After quite a struggle, I have been able to obtain a working implementation of fem-fenics supporting MPI parallelism. Let's go through an example and highlight what has changed lately.

pkg load fem-fenics msh

ufl start Poisson
ufl element = FiniteElement '("Lagrange", triangle, 1)'
ufl u = TrialFunction (element)
ufl v = TestFunction (element)
ufl f = Coefficient (element)
ufl g = Coefficient (element)
ufl a = "inner (grad (u), grad (v))*dx"
ufl L = f*v*dx + g*v*ds
ufl end

# Create mesh and define function space
x = y = linspace (0, 1, 33);
[mesh, facets] = Mesh (msh2m_structured_mesh (x, y, 1, 1:4));

V = FunctionSpace ('Poisson', mesh);

# Define boundary condition
bc = DirichletBC (V, @(x, y) 0.0, facets, [2;4]);

f = Expression ('f', @(x,y) 10*exp(-((x - 0.5)^2 + (y - 0.5)^2) / 0.02));
g = Expression ('g', @(x,y) sin (5.0 * x));

a = BilinearForm ('Poisson', V, V);
L = LinearForm ('Poisson', V, f, g);

# Compute solution
[A, b] = assemble_system (a, L, bc);
sol = A \ b;
u = Function ('u', V, sol);

# Save solution in VTK format
save (u, 'poisson');

The basic structure has remained the same. DOLFIN boasts the capability to be run both in serial and in parallel execution without intervening on the code, so I did my best to have the same behaviour from fem-fenics. The Poisson.m m-file above can be run either as you usually would do with any other m-file, or from the command line with an invocation such as:

mpiexec -np 4 octave --eval Poisson

Now, how is this possible? In the beginning, with the ufl block, the variational problem is defined in UFL language, written to an .ufl file and compiled via FFC. Since IO is performed, ufl.m ensures that only process zero will open and write to the file. Moreover, a MPI barrier makes sure that no process will proceed before the .ufl file is imported.

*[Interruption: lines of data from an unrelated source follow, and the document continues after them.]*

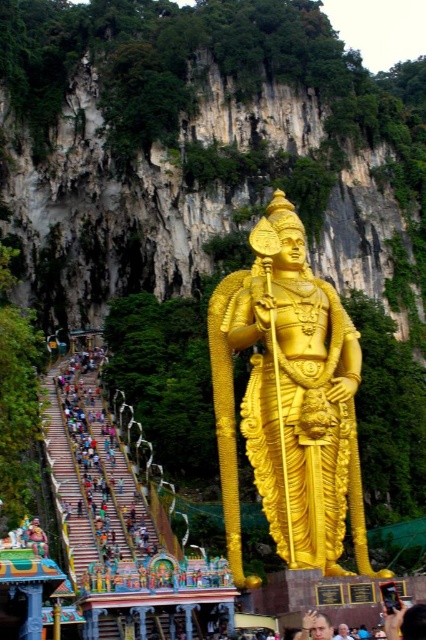
You are an art restorer examining the image. You need to move a ladder from the gold polished statue at center to the smooth skin face at lower center. Since the ladder is 1.5 meters wide, will it fit between them?

The gold polished statue at center is to the left of smooth skin face at lower center. Since the ladder is 1.5 meters wide, but the exact distance between them isn

Based on the photo, you are a photographer standing at the camera position. You want to take a photo of the gold polished statue at center. The statue is 49.11 meters away from you. Your camera has a maximum zoom range of 50 meters. Will you be able to capture the entire statue in your photo without moving closer?

→ The gold polished statue at center is 49.11 meters away from the camera. Since the camera has a maximum zoom range of 50 meters, you can capture the entire statue in your photo without moving closer.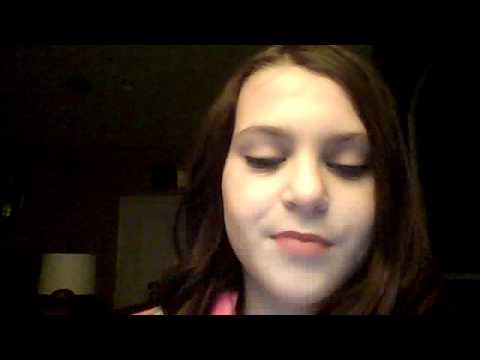
This screenshot has height=360, width=480. Identify the location of lampshade. (72, 274).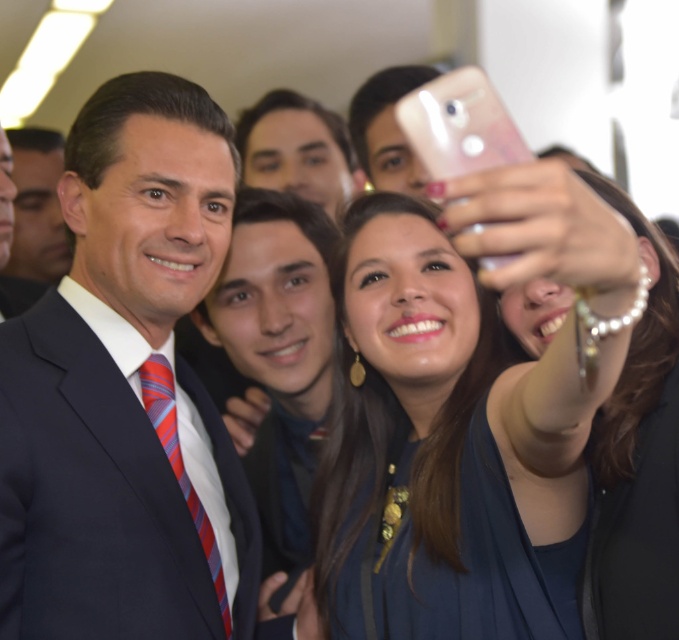
You are a photographer trying to adjust the lighting for a group photo. The matte black suit at center is positioned at coordinates 0.608 on the x axis and 0.183 on the y axis. If you want to ensure the suit is well lit, where should you place the light source relative to the camera?

The matte black suit at center is positioned at coordinates 0.608 on the x axis and 0.183 on the y axis. To ensure proper lighting, the light source should be placed in front of the camera, slightly to the right and above the subject to avoid shadows.

You are organizing a photo shoot and need to ensure that all participants are visible in the frame. Given that the matte black suit at center and the blue fabric dress at center are the main focal points, which one might require more space to ensure it is fully captured in the photo?

The blue fabric dress at center requires more space because it occupies more area than the matte black suit at center, so it should be positioned to ensure it is fully visible in the photo.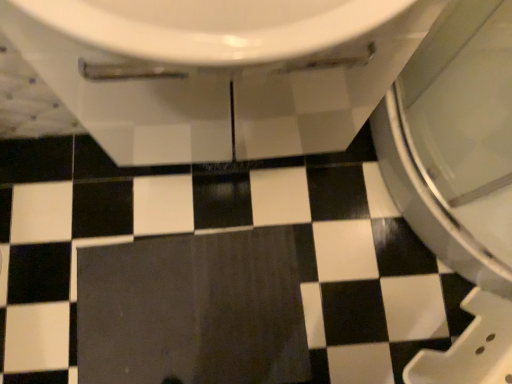
Question: Can you confirm if white glossy toilet at upper center is thinner than dark matte tile at center?

Choices:
 (A) no
 (B) yes

Answer: (B)

Question: Does white glossy toilet at upper center have a greater width compared to dark matte tile at center?

Choices:
 (A) yes
 (B) no

Answer: (B)

Question: Can you confirm if white glossy toilet at upper center is smaller than dark matte tile at center?

Choices:
 (A) no
 (B) yes

Answer: (A)

Question: Are white glossy toilet at upper center and dark matte tile at center beside each other?

Choices:
 (A) yes
 (B) no

Answer: (B)

Question: Is white glossy toilet at upper center to the left of dark matte tile at center from the viewer's perspective?

Choices:
 (A) no
 (B) yes

Answer: (A)

Question: From the image's perspective, would you say white glossy toilet at upper center is positioned over dark matte tile at center?

Choices:
 (A) yes
 (B) no

Answer: (A)

Question: Is dark matte tile at center located outside white glossy toilet at upper center?

Choices:
 (A) yes
 (B) no

Answer: (A)

Question: From the image's perspective, is dark matte tile at center above white glossy toilet at upper center?

Choices:
 (A) yes
 (B) no

Answer: (B)

Question: Would you say dark matte tile at center is a long distance from white glossy toilet at upper center?

Choices:
 (A) no
 (B) yes

Answer: (A)

Question: Is dark matte tile at center touching white glossy toilet at upper center?

Choices:
 (A) no
 (B) yes

Answer: (A)

Question: Considering the relative sizes of dark matte tile at center and white glossy toilet at upper center in the image provided, is dark matte tile at center wider than white glossy toilet at upper center?

Choices:
 (A) yes
 (B) no

Answer: (A)

Question: Is dark matte tile at center to the right of white glossy toilet at upper center from the viewer's perspective?

Choices:
 (A) yes
 (B) no

Answer: (B)

Question: Considering the positions of white glossy toilet at upper center and dark matte tile at center in the image, is white glossy toilet at upper center bigger or smaller than dark matte tile at center?

Choices:
 (A) small
 (B) big

Answer: (B)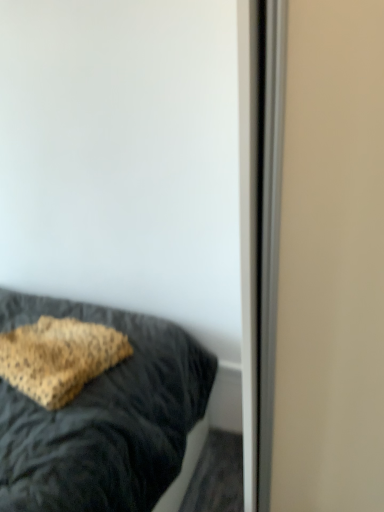
Where is `vacant region above leopard print fabric pillow at lower left (from a real-world perspective)`? This screenshot has width=384, height=512. vacant region above leopard print fabric pillow at lower left (from a real-world perspective) is located at coordinates (53, 335).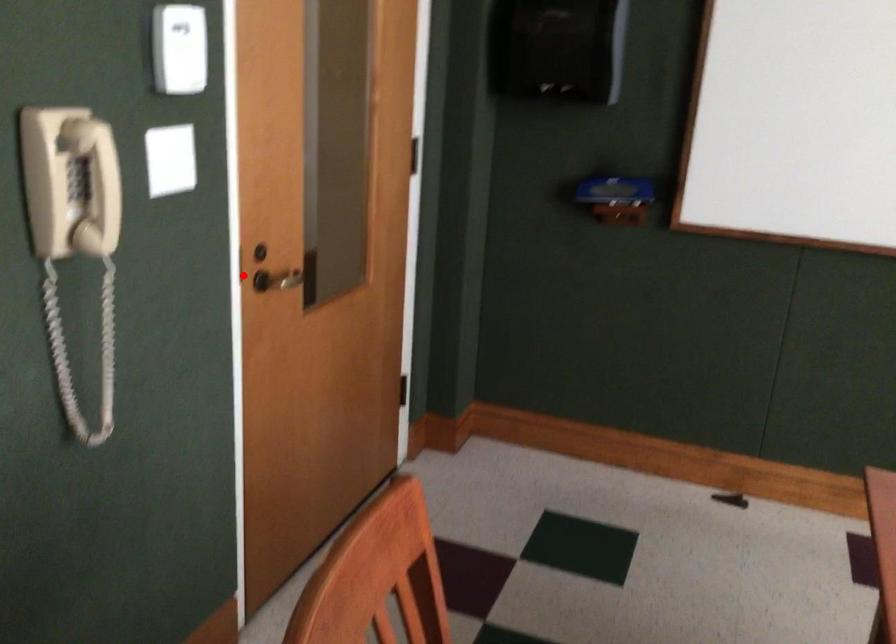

As soon as the just-in-time compilation is over, there are two instructions to build the mesh, in this case on the unit square. For this, we rely on the msh package, which returns a PDE-tool-like representation of it. Mesh.oct must, then, convert it to DOLFIN internal representation and distribute it among processes. Here comes an issue: fem-fenics relies on markers present in the PDE-tool format to impose essential boundary conditions, and in serial runs dolfin::Mesh can store them, so that DirichletBC.oct needs just to know the boundary subset label. Unfortunately, this feature is not supported yet in parallel by the DOLFIN library, then Mesh.oct has been edited to return, if requested, also a meshfunction holding this information, in the example above facets. This way markers can be conveyed to DirichletBC.oct and boundary conditions can be applied on the correct edges.

Further intervention was needed for the assembly and solve phase. In assemble_system.oct both the matrix and the vector are assembled locally on each portion of the mesh and, afterwards, gathered on process zero and joined, so that the system can be solved with the backslash instruction of Octave. In order to allow output in VTK format, in Function.oct the solution is split up and properly distributed among processes, so that each one holds the portion of degrees of freedom related to its subdomain and to the neighbouring vertices. After save.oct has written the solution to poisson.pvd and its auxiliary files, it can be visualised with ParaView.